Studio album by Wands
- Released: October 27, 1999
- Recorded: 1997–1999
- Genres: J-pop; pop rock; post-punk; alternative rock;
- Length: 46 minutes
- Label: B-Gram records
- Producer: CHOKAKU

Wands chronology
| Wands Historical Best Album (1997) | Awake (1999) | Best of Wands History (2000) |

Singles from Awake
- "Sabitsuita Machine Gun de Ima o Uchinukō" Released: September 3, 1997; "Brand New Love" Released: February 11, 1998; "Ashita Moshi Kimi ga Kowaretemo" Released: June 10, 1998; "Kyou, Nanika no Hazumi de Ikiteiru" Released: March 31, 1999;

= Awake (Wands album) =

Awake is the third studio album by Japanese rock band Wands. The album was released with new members. The album includes all singles released by new members of Wands. The album was released on October 27, 1999 under B-Gram Records label.

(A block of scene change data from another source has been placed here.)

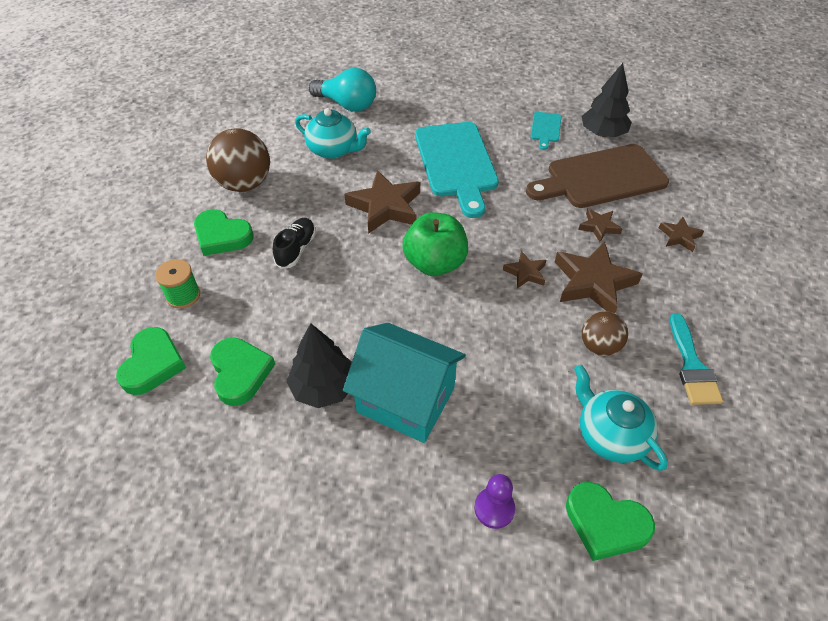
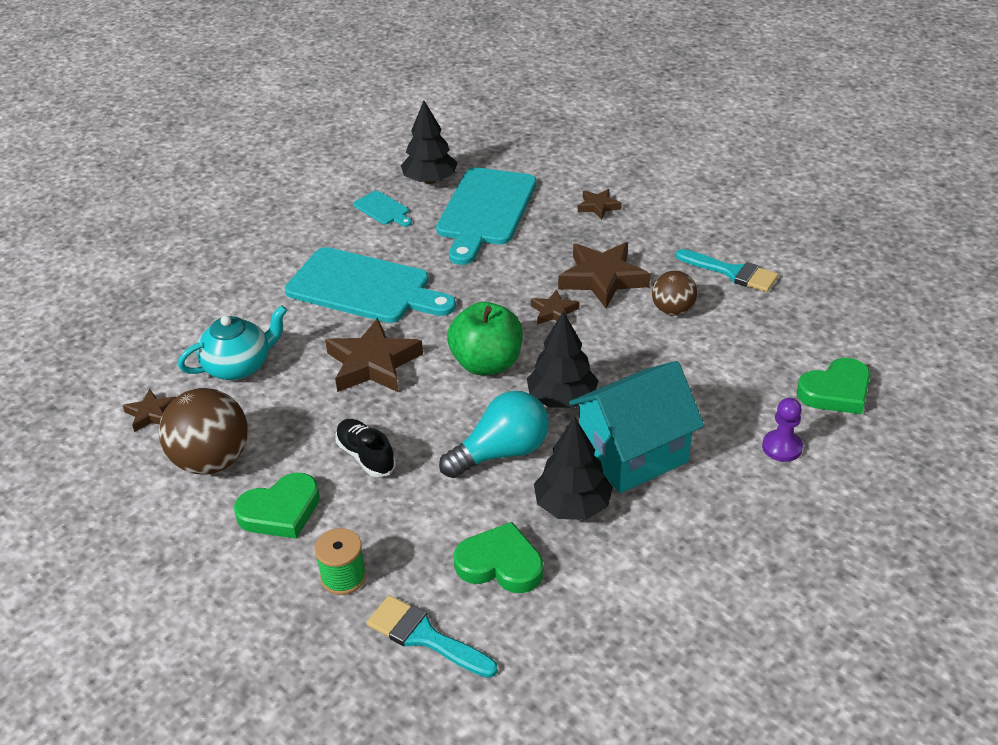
camera: 55 degrees left, 10 degrees down
green heart [116,327,186,395] -> turquoise brush [366,595,498,678]
turquoise light bulb [309,68,376,112] -> turquoise light bulb moved to [439,391,549,478]
brown cutting board [526,144,669,208] -> turquoise cutting board [436,167,536,265]
turquoise teapot [574,365,668,471] -> none
brown star [578,208,622,242] -> brown star moved to [122,389,176,432]
none -> black tree [527,311,599,408]

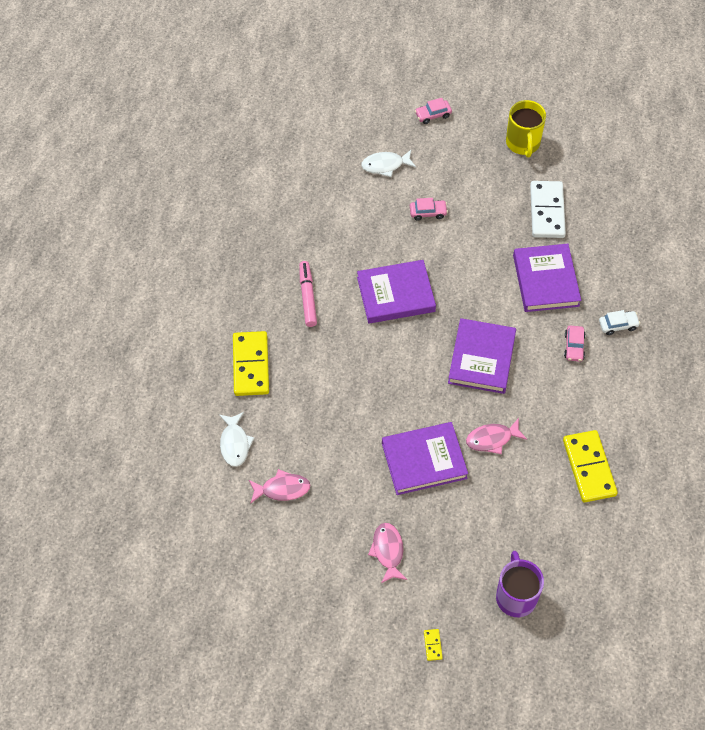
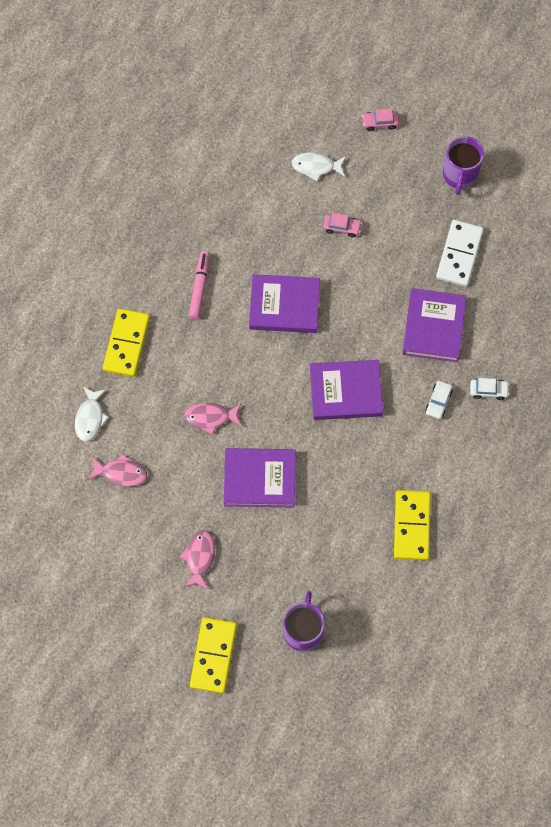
camera: 15 degrees right, 10 degrees up
yellow domino [424,629,443,661] -> yellow domino [190,617,237,693], size x2.48
purple book [448,318,516,394] -> purple book turned 60 degrees clockwise [310,360,383,420]
pink fish [466,418,527,454] -> pink fish moved to [184,403,241,434]
yellow mug [506,100,546,158] -> purple mug [443,136,484,195]
pink car [564,326,586,362] -> white car [425,381,453,419]

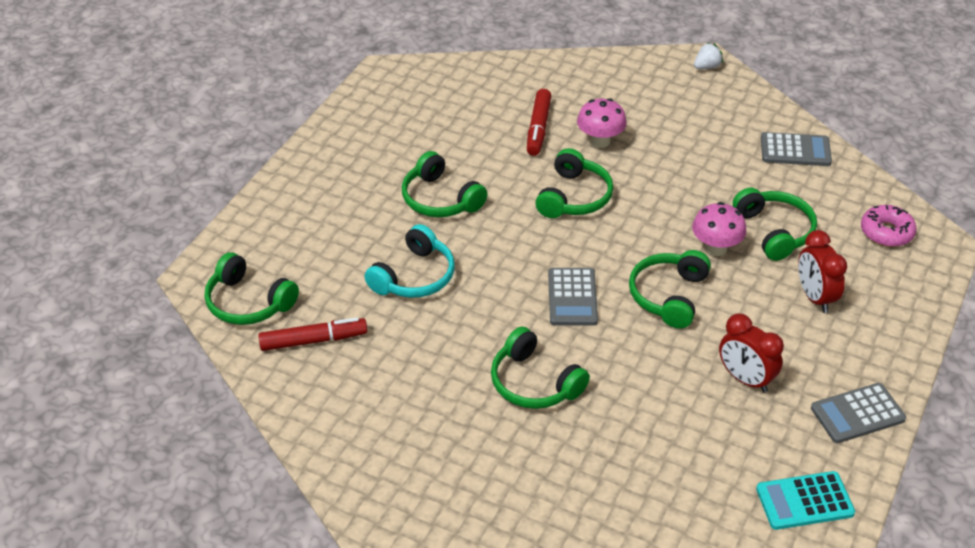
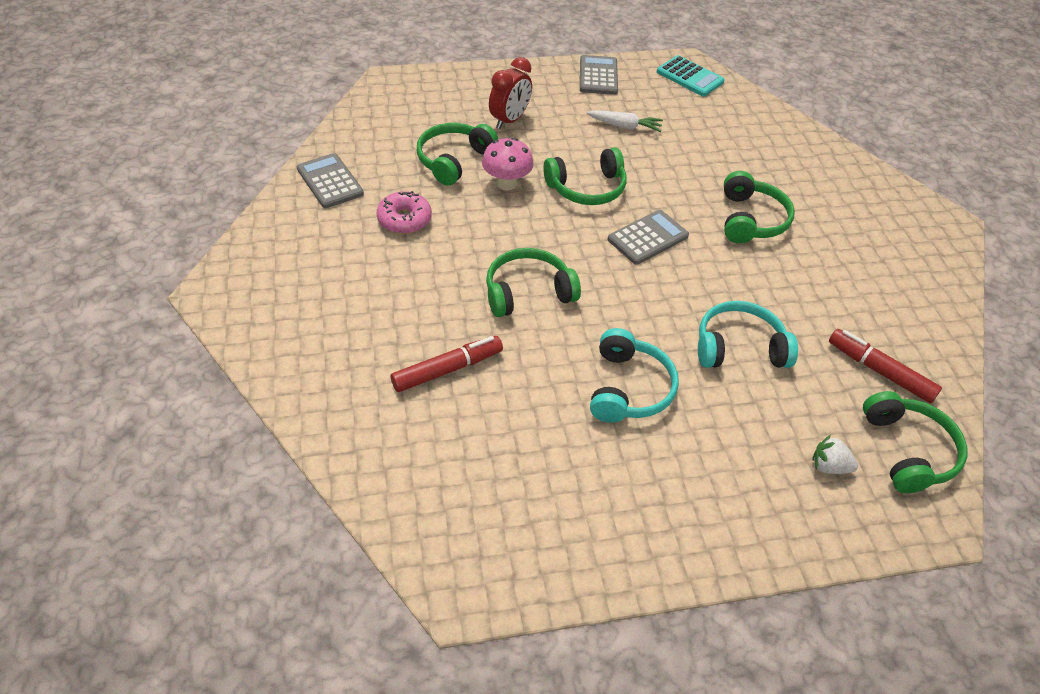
camera: 130 degrees left, 5 degrees up
green headphones [402,151,488,217] -> turquoise headphones [590,328,679,423]
pink mushroom [577,98,627,148] -> none
white strawberry [694,43,723,69] -> white strawberry moved to [812,435,858,474]
red clock [719,314,784,393] -> white carrot [586,110,663,132]
grey calculator [811,383,906,443] -> grey calculator turned 120 degrees counterclockwise [580,55,618,95]
pink donut [861,205,917,247] -> pink donut moved to [377,191,432,234]

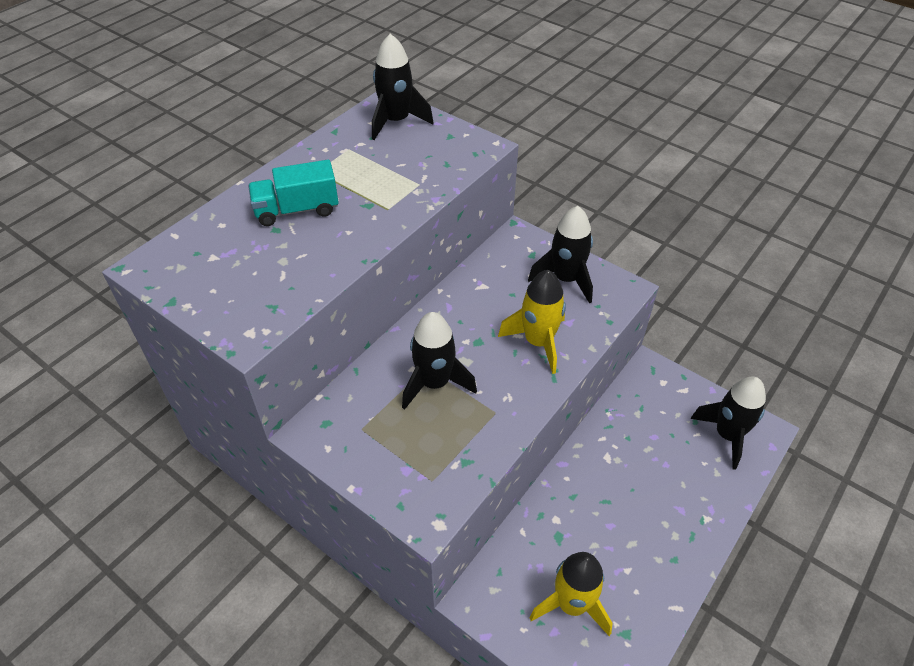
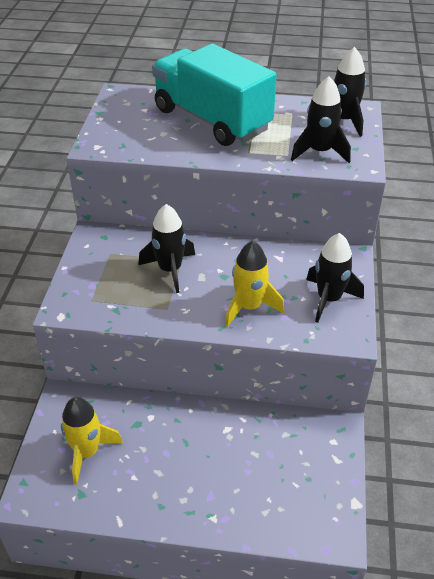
camera: 60 degrees right, 5 degrees down
turquoise truck [248,160,339,226] -> turquoise truck [152,44,277,146], size x2.04
black rocket [690,377,766,470] -> black rocket moved to [291,76,351,163]

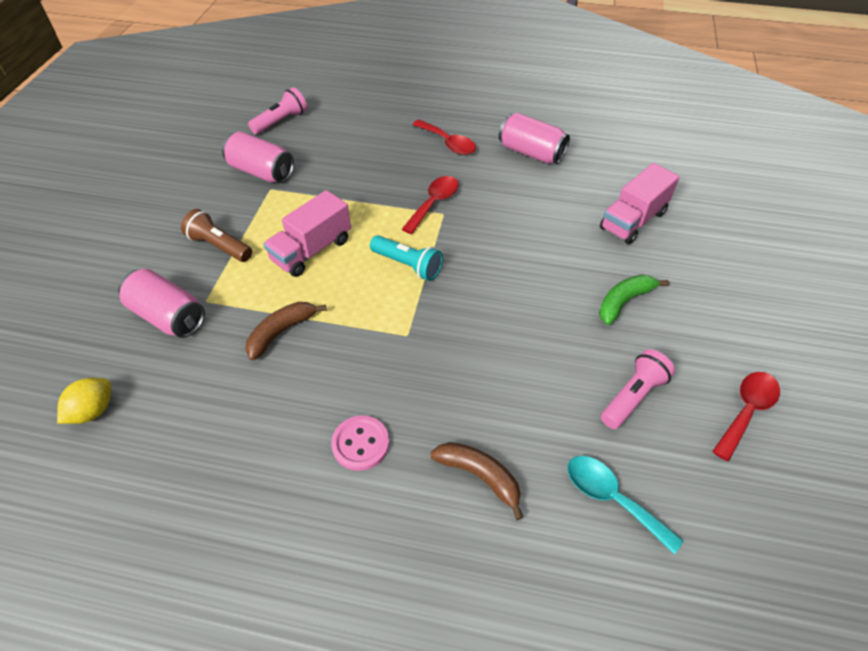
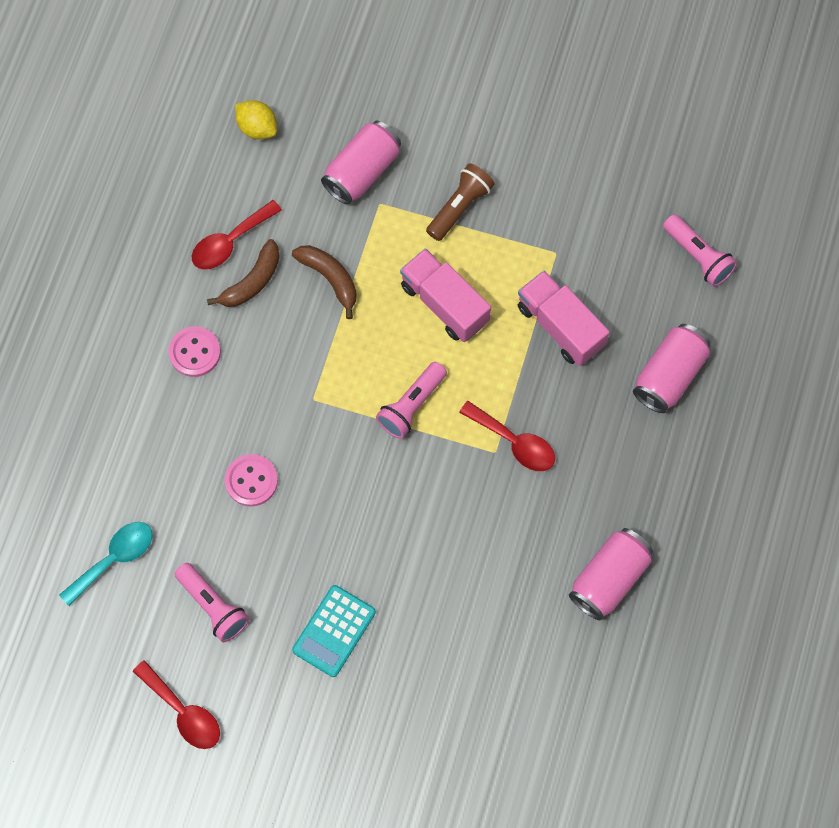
camera: 95 degrees right, 20 degrees up
pink can [222,131,294,183] -> pink can moved to [633,324,711,413]
turquoise flashlight [370,235,443,281] -> pink flashlight [376,362,447,439]
red spoon [412,119,476,155] -> red spoon moved to [192,200,282,270]
brown banana [430,442,523,520] -> brown banana moved to [207,239,280,307]
green banana [599,275,669,325] -> turquoise calculator [292,585,376,677]
pink truck [600,163,680,244] -> pink truck moved to [518,270,610,366]
none -> pink button [225,454,278,507]

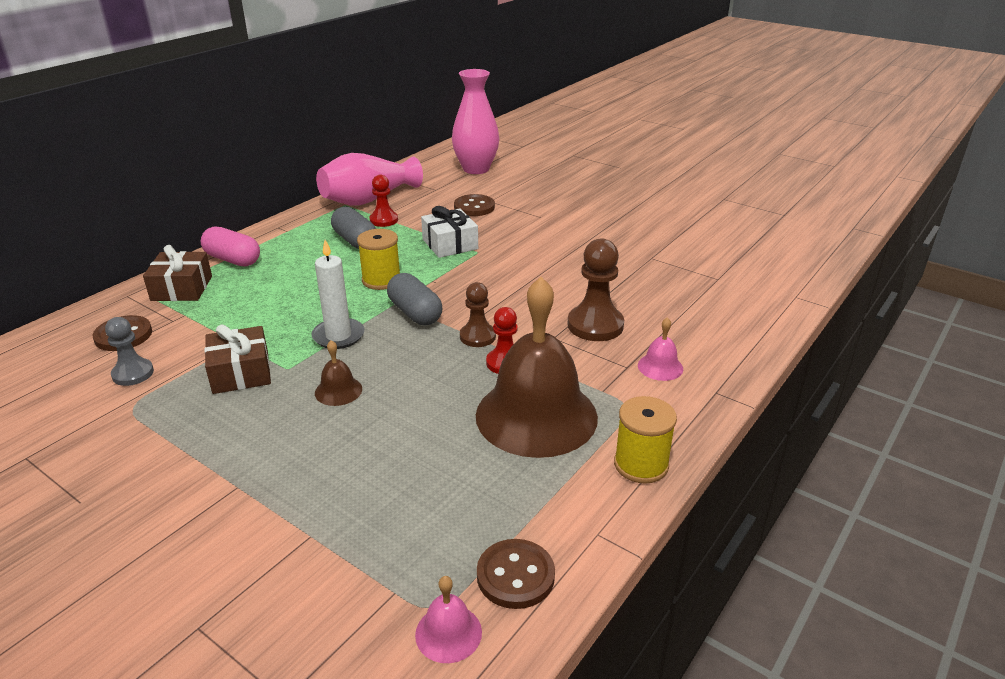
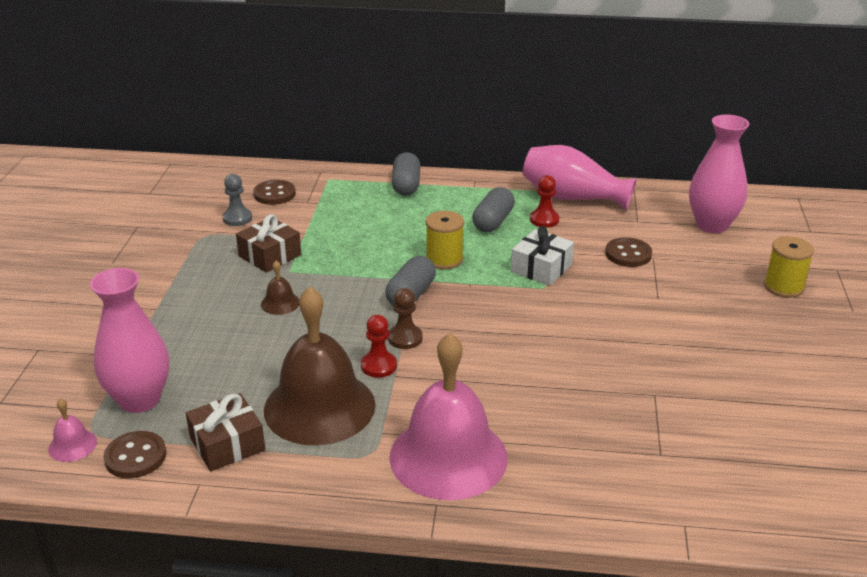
camera: 60 degrees right, 0 degrees up
brown gift [143,245,212,301] -> brown gift moved to [186,393,265,471]
pink capsule [201,226,260,266] -> grey capsule [392,152,420,196]
white candle [312,240,364,349] -> none
brown pawn [568,238,624,341] -> none
yellow spool [614,396,677,484] -> yellow spool moved to [764,236,814,298]
pink bell [638,317,683,381] -> pink bell [389,333,508,500], size x2.48
none -> pink vase [90,268,169,413]

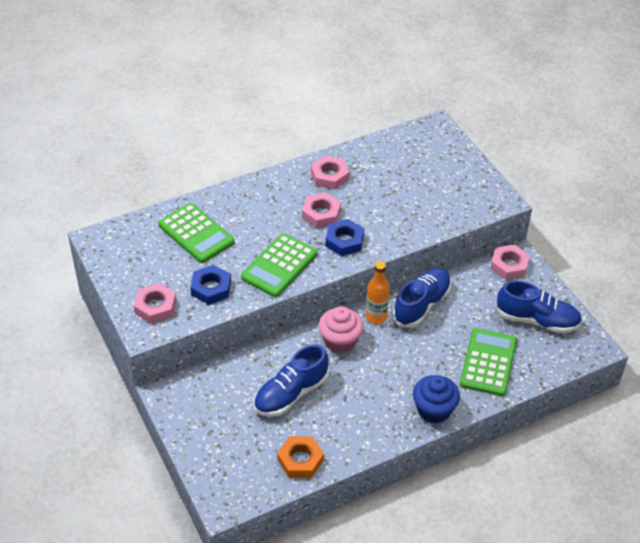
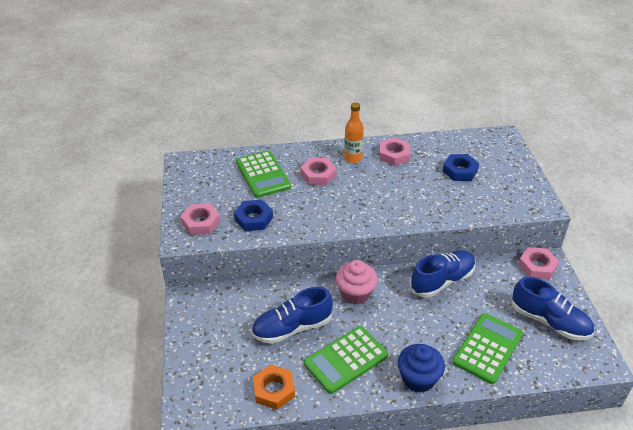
camera: 20 degrees right, 5 degrees down
green calculator [241,233,317,297] -> green calculator moved to [304,326,388,394]
pink nut [302,193,341,228] -> pink nut moved to [300,158,336,185]
blue nut [325,219,364,256] -> blue nut moved to [443,154,479,181]
orange bottle [366,261,390,324] -> orange bottle moved to [344,102,364,163]

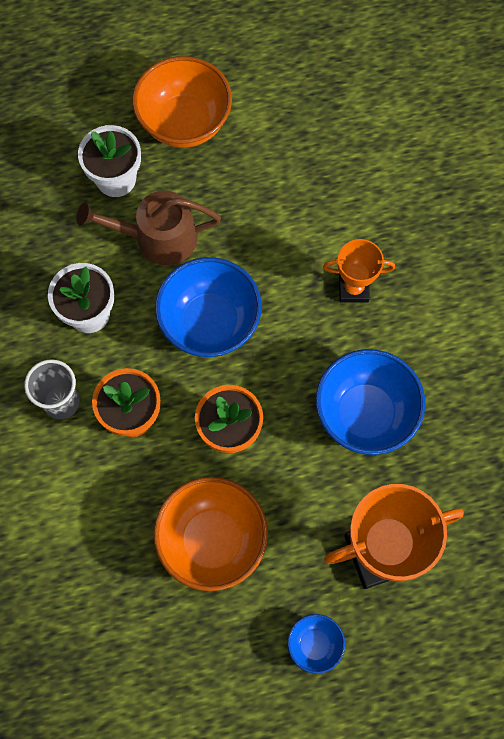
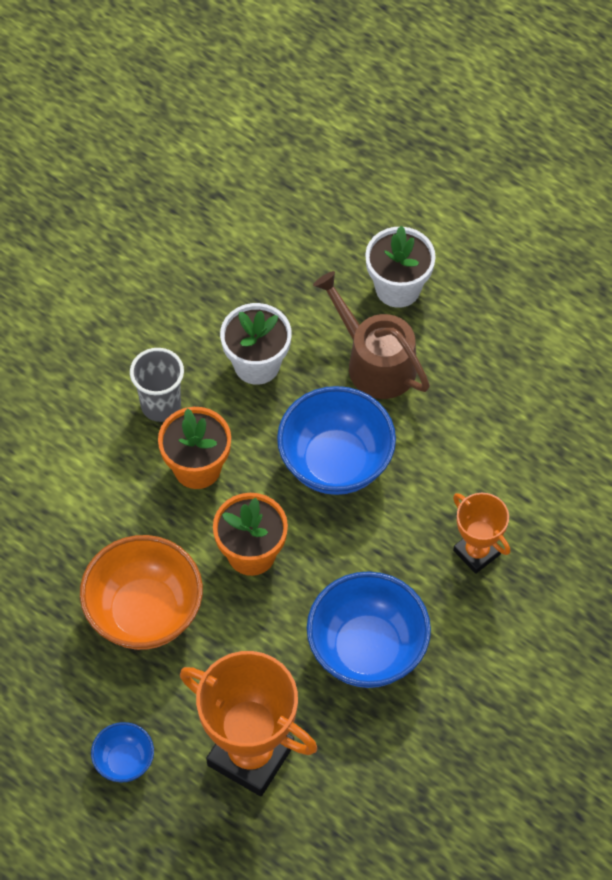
camera: 50 degrees right, 10 degrees down
orange bowl [132,56,232,148] -> none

It reached #18 on the Oricon charts for its first week with 16,940 sold copies. The album charted for 3 weeks and sold 25,640 copies. It was the band's final release before their disbandment in 2000. Prior to their disbandment, they released a compilation album entitled Best of Wands History.

==Track listing==

| No. | Title | Lyrics | Music | Arranger(s) | Length |
|---|---|---|---|---|---|
| 1. | "Awake" | Shinya Kimura | Issei Sugimoto | Wands | 3:31 |
| 2. | "Brand New Love" | Izumi Sakai (Zard) | Masaaki Watanuki | Wands | 5:04 |
| 3. | "Kumo ga Nagareru Kata he" (雲が流れる方へ) | Issei Sugimoto | Issei Sugimoto Shinya Kimura | Wands | 4:17 |
| 4. | "With you ~living in my heart~" | Shinya Kimura | Shinya Kimura | Wands | 4:57 |
| 5. | "Silence" | Jirou Kazuhisa | Shinya Kimura | Wands | 3:42 |
| 6. | "Kyou, Nanika no Hazumi de Ikiteiru" (「今日、ナニカノハズミデ生きている」) | Nana Azuki (Garnet Crow) | Makoto Miyoshi (Rumania Montevideo) | Wands | 3:42 |
| 7. | "BLACK or WHITE" | Issei Sugimoto | Shinya Kimura | Wands | 4:04 |
| 8. | "Time washed away" | Jirou Kazuhisa | Shinya Kimura | Wands | 2:22 |
| 9. | "Ashita Moshi Kimi ga Kowaretemo" (明日もし君が壊れても) | Izumi Sakai | Aika Ohno | Wands | 4:16 |
| 10. | "Still in love" | Shinya Kimura | Shinya Kimura Issei Sugimoto | Wands | 3:31 |
| 11. | "Please tell me Jesus" | Jirou Kazuhisa | Keiko Utoku | Wands | 3:49 |
| 12. | "Sabitsuita Machine Gun de Ima wo Uchinikou" (錆びついたマシンガンで今を撃ち抜こう) | Miho Komatsu | Miho Komatsu | Daisuke Ikeda | 4:42 |
| 13. | "Where there's a will…" | Jirou Kazuhisa | Shinya Kimura | Wands | 4:42 |

==Cover==
- Zard later self-covered "Brand New Love" on their album Eien and "Ashita Moshi Kimi ga Kowaretemo" on Toki no Tsubasa.
- Miho Komatsu covered "Sabitsuita Machine Gun de Ima wo Uchinikou" on her debut album Nazo.